Islam in the Philippines

By Geoffrey Cook, Muslim Media News Service (MMNS)

San Francisco–Islam in the Philippines is rarely discussed, but within the archipelago, Muslims are a vibrant force.

Recently Dr. Clarita Carlos, a professor of Political Science at the University of the Philippines, and President of their National Defense College (NDCP), spoke in San Francisco about the Muslims of the Philippines.

Much interest in the Muslims of the Philippines has been generated by an ongoing uprising on the major Southern island of Mindanao, where many Muslims live..

Dr. Clarita Carlos is not a Muslim, despite her focus on Muslims in the Philippines as her subject-matter.

Carlos’ theme was how non-Muslims can bridge the gap between their cultures and world Muslims–both political and psychological–to create a better and more equitable nation. She discussed how identity relates to security (unfortunately the discord between religions and cultures weakens this). These perceptions are less different than we may think.

American policy patterns are not too different than the perennial practices–including the policy against the Philippines. Carlos exclaimed, “We have to simplify in my countrysides is easy to project an Axis to those who do not have an Axis within themselves.

“In Manila,” she explained, “we find 2.4 million Muslims over the country, yet they find themselves on the bottom of society as in so many minority Islamic countries–such as India

Muslims came to the Philippines via what now Indonesia in the 13th Century–200 years before the Luso-Hispannics: The first European Colonizers. Muslims own only 17% of land. Much more land was owned by Muslims, but was stolen from them during the American colonial period.

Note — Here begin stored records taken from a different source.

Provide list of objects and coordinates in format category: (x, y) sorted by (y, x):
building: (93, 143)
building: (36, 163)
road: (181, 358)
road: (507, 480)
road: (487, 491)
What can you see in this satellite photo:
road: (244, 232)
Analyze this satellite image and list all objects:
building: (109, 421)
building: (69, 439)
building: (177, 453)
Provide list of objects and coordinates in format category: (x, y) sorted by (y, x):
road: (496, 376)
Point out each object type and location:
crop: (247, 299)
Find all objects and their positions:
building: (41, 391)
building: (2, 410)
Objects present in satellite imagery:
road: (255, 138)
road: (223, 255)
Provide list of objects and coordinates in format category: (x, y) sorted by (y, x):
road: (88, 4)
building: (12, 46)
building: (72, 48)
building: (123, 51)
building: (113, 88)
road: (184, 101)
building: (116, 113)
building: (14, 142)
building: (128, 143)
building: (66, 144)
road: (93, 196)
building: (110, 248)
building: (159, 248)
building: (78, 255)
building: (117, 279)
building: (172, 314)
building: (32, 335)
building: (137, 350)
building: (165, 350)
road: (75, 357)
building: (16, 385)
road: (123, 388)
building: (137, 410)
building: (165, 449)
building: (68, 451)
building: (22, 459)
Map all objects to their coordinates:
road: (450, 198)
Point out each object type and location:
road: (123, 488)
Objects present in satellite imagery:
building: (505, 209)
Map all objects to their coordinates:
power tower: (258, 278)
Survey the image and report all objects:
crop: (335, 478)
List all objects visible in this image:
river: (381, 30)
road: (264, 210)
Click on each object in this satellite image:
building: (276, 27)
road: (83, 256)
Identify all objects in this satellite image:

The divide on the Islands are three: Christian, Shi’a and Sunni. Muslims are looked down on in the country as being poor and backward. A negative image of Muslims is held all over the atolls, she explained. Although the Philippine popular media sided against D.C.’s recent position against Lebanon, many Philippine academics disagreed.

She says the mainly Christian nation should offer a hand to their Islamic citizens. There are few opportunities for Muslims there now.

“Unfortunately, we’re dependent to outsiders.” She bemoans the fact that there is very little information in the international media on the Filipino Muslim community. There is a tendency to look on all Muslims as a unitary group worldwide. It is curious (and correct in a limited sense) that all religions are “religions of peace.” Then why is there discord between groups at times? “We must learn to put the concept of peace as the establishment of agreement between people.”